### Questions to answer
(A) Answer these questions from the given text, one line per answer, labeled (i), (ii), (iii):
(i) In what year did Russ Hicks join Toastmasters?
(ii) What contest did he win in 1996?
(iii) How high is the stack of one hundred dollar bills in the text's billion-dollar analogy?
(B) Summarize the given text in two sentences.

### Given text
· · · · ·

About the presenters: Russ Hicks has stuttered significantly all his life. He lives in Dallas, Texas, and joined the National Stuttering Project (now the National Stuttering Association) in 1985 and Toastmasters in 1988. He has had great success in Toastmasters, winning the Southwestern United States Regional Humorous Speech Contest in 1996, and recently attaining the rank of DTM, a Distinguished Toastmaster, the highest rank in Toastmasters International. He is immediate past president of the Dallas Chapter of the NSA. Russ was the NSA national Member of the Year in 2000 and has a personal home page at www.russhicks.com. | |
I love analogies. Done right, they make complicated things more understandable. "The brain is like a computer." "A billion dollars is like a stack of one hundred dollar bills 58 miles high." Jesus' parable of The Good Samaritan is also like an analogy. If you understand the basic concept, you can get a decent grasp of the real issue. So understanding something really complicated can often start with a good analogy.

· · · · ·

### Recorded information
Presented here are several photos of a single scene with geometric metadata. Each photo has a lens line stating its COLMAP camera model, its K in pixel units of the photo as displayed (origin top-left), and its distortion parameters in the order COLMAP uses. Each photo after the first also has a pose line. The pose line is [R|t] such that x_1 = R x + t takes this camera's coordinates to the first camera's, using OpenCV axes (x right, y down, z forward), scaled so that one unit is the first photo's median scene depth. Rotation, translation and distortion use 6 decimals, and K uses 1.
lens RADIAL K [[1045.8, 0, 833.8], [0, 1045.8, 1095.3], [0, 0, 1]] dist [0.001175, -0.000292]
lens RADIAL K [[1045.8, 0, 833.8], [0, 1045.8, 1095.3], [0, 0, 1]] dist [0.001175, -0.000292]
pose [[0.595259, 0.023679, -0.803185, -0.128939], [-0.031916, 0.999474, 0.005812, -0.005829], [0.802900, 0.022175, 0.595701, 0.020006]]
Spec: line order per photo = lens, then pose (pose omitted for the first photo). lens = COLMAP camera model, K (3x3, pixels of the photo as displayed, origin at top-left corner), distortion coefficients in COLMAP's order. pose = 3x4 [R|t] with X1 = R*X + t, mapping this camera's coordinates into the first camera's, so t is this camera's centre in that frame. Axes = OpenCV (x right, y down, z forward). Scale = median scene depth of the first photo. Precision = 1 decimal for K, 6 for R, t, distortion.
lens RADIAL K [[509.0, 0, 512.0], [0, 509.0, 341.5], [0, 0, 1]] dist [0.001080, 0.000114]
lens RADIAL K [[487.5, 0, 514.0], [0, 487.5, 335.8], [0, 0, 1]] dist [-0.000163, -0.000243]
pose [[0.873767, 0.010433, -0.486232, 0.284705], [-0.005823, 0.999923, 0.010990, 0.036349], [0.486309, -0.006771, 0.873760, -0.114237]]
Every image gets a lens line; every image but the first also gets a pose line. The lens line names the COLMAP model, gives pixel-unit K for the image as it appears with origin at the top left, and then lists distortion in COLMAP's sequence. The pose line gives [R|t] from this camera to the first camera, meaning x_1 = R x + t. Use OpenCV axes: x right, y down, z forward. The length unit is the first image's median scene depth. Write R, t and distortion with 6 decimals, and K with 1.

· · · · ·

### Per-task outputs
(A)
(i) 1988
(ii) The Southwestern United States Regional Humorous Speech Contest
(iii) 58 miles

(B) Russ Hicks, who lives in Dallas and has stuttered significantly all his life, joined the National Stuttering Project in 1985 and Toastmasters in 1988, where he won a regional humorous speech contest in 1996 and reached the rank of Distinguished Toastmaster. The writer loves analogies because, done right, they make complicated things more understandable, so understanding something really complicated can often start with a good analogy.